An Influential Audience Has a Loud Voice
You may not think that private beauty functions will have much of an effect on the industry as opposed to social media, but they do. For one, inviting people that can directly influence and shake things up in the industry will speak high volumes. Invite influencers, beauty ambassadors, CEOs, advertising professionals — everyone involved in the life cycle of a product’s creation, campaign, and management.
By making them realize that the beauty industry has been making mistakes for decades and that it is up to them to make things right, you are more likely to make a direct influence on campaigns. Additionally, you can delve into more technically-informed topics, such as business ethics and longevity, when dealing with people involved in that economic cohort.
Inclusivity For Everyone
Even though the lack of representation stems mainly from Southeast and South Asian women, it does not mean that others have to be removed entirely from the picture. The point of inclusivity is to involve everybody and make beauty accessible to all skin colors. As a result, you should not shy away from inviting fairer-skinned women, as including them into the discourse of diversity is ultimately crucial for progress.

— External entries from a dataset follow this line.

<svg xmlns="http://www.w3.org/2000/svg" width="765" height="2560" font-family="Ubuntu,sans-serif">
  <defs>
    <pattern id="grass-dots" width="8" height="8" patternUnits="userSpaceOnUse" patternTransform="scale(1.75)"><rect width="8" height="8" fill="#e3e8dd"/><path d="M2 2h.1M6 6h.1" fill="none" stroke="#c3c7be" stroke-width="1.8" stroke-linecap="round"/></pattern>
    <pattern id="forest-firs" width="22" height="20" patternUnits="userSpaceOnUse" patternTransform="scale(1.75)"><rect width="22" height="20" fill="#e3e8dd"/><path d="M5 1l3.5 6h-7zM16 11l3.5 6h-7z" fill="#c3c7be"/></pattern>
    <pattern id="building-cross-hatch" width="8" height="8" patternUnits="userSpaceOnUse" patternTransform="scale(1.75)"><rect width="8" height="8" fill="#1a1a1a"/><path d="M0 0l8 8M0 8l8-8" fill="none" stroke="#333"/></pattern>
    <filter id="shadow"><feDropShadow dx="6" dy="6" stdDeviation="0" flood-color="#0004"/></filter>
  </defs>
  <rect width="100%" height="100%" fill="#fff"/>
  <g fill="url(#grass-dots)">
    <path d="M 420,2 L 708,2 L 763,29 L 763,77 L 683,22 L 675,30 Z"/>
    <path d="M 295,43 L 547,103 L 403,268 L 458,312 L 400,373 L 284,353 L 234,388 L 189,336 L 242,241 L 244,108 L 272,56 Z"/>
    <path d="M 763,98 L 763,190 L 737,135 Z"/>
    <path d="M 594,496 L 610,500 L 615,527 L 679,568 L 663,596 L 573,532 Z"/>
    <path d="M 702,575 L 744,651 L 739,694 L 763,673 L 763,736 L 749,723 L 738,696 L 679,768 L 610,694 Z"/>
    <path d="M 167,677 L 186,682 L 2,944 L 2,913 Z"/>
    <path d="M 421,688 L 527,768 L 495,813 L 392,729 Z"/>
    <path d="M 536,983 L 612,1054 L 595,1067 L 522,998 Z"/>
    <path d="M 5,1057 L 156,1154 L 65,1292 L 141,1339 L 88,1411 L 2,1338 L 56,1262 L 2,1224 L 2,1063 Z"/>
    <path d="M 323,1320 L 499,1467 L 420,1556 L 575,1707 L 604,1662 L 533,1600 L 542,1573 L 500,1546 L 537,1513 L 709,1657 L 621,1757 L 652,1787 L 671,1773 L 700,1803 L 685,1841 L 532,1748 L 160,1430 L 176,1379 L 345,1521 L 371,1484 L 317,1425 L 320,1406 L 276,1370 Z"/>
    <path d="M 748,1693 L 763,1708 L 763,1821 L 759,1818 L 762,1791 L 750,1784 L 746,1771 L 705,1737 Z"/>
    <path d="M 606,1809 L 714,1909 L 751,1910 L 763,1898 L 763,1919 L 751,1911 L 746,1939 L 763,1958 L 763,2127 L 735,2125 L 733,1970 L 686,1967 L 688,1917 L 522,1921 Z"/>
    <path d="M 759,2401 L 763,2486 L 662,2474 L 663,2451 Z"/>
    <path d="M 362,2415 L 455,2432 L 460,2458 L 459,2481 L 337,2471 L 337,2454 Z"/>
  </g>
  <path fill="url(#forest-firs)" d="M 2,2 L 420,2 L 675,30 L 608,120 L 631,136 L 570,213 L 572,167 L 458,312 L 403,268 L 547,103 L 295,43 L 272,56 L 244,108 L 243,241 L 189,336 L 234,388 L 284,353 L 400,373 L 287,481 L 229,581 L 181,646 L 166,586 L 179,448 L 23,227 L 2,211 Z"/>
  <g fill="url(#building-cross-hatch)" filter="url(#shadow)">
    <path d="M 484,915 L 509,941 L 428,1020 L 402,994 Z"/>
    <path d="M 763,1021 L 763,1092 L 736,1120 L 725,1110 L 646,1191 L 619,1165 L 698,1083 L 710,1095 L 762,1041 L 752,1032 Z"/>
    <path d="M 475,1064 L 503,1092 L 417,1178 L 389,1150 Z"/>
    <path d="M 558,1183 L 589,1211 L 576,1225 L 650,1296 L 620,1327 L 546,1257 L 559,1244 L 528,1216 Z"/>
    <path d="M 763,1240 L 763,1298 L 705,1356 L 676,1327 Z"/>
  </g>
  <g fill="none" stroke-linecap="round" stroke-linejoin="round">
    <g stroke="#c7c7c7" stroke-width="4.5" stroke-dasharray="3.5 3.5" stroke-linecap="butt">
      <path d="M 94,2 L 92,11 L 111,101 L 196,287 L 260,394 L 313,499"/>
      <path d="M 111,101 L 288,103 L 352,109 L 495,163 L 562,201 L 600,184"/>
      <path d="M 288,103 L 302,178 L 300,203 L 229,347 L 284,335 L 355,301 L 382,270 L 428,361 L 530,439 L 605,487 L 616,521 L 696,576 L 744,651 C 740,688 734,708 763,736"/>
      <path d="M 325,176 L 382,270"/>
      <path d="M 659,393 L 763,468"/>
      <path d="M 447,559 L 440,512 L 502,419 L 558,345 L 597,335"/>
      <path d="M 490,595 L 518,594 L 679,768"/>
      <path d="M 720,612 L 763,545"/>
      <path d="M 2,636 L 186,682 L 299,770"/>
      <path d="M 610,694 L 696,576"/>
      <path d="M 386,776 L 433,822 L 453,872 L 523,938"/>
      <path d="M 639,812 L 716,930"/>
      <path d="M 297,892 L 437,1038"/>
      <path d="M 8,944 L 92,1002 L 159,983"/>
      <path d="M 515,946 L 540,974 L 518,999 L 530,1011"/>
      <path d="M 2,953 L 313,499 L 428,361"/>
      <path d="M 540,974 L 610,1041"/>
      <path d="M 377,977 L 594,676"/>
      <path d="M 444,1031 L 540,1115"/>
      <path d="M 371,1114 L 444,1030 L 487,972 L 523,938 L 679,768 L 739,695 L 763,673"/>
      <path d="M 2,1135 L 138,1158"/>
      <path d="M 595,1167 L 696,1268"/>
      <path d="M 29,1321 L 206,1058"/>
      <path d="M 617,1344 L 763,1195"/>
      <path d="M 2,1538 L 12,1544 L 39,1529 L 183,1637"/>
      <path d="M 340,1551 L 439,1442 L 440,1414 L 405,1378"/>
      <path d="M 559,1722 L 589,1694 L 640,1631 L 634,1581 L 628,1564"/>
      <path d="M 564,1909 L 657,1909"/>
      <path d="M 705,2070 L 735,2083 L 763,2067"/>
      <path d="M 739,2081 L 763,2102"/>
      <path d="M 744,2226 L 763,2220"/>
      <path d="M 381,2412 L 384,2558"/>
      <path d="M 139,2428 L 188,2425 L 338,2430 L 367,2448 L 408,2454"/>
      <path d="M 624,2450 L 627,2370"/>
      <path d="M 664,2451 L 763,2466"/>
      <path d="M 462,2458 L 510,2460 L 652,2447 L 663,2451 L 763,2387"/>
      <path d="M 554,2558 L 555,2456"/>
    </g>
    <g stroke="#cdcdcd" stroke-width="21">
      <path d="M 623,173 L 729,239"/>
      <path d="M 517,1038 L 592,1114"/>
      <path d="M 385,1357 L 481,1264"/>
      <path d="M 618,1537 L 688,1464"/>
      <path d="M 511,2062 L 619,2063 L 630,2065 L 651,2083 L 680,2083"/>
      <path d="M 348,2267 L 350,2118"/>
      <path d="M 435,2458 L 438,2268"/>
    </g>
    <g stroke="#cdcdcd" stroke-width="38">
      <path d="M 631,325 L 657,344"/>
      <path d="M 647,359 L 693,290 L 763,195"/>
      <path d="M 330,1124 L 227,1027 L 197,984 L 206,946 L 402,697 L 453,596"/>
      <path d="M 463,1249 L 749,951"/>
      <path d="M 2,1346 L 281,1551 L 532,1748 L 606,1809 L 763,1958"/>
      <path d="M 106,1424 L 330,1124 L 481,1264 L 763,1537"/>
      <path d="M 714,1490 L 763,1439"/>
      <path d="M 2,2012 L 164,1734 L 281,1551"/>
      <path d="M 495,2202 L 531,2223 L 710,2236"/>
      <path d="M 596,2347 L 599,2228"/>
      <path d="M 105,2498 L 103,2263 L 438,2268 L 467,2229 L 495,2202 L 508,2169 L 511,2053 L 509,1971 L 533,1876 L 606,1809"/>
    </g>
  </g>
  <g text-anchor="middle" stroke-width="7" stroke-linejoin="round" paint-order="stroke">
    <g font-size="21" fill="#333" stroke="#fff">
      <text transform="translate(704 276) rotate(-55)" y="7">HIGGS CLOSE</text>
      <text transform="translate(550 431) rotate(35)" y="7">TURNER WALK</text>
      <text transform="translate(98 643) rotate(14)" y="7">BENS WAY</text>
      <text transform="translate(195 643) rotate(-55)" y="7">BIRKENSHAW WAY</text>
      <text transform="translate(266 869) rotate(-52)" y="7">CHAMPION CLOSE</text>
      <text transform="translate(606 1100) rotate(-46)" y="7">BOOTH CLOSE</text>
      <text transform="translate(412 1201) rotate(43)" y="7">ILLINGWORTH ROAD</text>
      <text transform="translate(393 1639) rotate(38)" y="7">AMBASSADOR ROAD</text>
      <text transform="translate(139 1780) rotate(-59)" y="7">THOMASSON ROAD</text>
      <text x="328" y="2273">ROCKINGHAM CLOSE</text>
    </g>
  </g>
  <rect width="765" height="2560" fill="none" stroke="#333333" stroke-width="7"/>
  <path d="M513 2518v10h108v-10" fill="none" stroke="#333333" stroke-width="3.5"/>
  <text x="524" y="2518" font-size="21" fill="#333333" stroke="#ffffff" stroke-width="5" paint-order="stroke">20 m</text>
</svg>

The struggles of beauty are universal. Things such as sun protection, body hair, nail care, skincare — these are all topics that spark interest with women all over the world. So, it would be detrimental to create a function that discusses these issues as solely for a particular demographic cohort or skin tone. Sparking the drive to advocate for inclusivity and put it in practice in not only beauty but also day-to-day, is something that institutions should proactively teach to every person in the world. By creating beauty events that address these issues without discouraging particular people from attending, you are taking the first baby steps toward inclusivity on an organizational level.
Every Event Matters
Every initiative toward fostering inclusivity and diversity in the beauty industry counters, and you can start by hosting an event with executives, bloggers, or ordinary women. If you are working with executives, you can prepare formal dinners where debates about the viability of this effort and changes from a top-level standpoint can take place. With influencers, you can create an intimate, private event where everyone can share their experiences of exclusivity and use it to springboard the effort toward change. And for ordinary women who are unique in their own right, makeup workshops, media literacy talks, and coaching events are fantastic confidence boosters that are also educational, so the effort toward inclusivity can be translated into homes as well.
Regardless of who you invite or how you scale your event, what matters is that information is being disseminated. By hosting these events, you are battling the stigma against dark skin and sparking change toward the beauty industry.